═══ Information provided ═══
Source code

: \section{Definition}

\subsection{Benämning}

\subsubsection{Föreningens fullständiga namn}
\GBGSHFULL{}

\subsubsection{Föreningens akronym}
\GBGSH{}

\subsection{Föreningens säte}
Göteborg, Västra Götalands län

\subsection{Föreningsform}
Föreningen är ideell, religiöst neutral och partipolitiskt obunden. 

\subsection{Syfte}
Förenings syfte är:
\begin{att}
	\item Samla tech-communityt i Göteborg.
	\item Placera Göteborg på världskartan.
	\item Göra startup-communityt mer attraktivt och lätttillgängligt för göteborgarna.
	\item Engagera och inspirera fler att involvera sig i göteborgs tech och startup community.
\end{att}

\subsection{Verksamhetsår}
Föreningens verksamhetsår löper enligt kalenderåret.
═══
_What to work on_: Look through the data above and return each line where the string "subsubsection" occurs.

_Expected output_:
\subsubsection{Föreningens fullständiga namn}
\subsubsection{Föreningens akronym}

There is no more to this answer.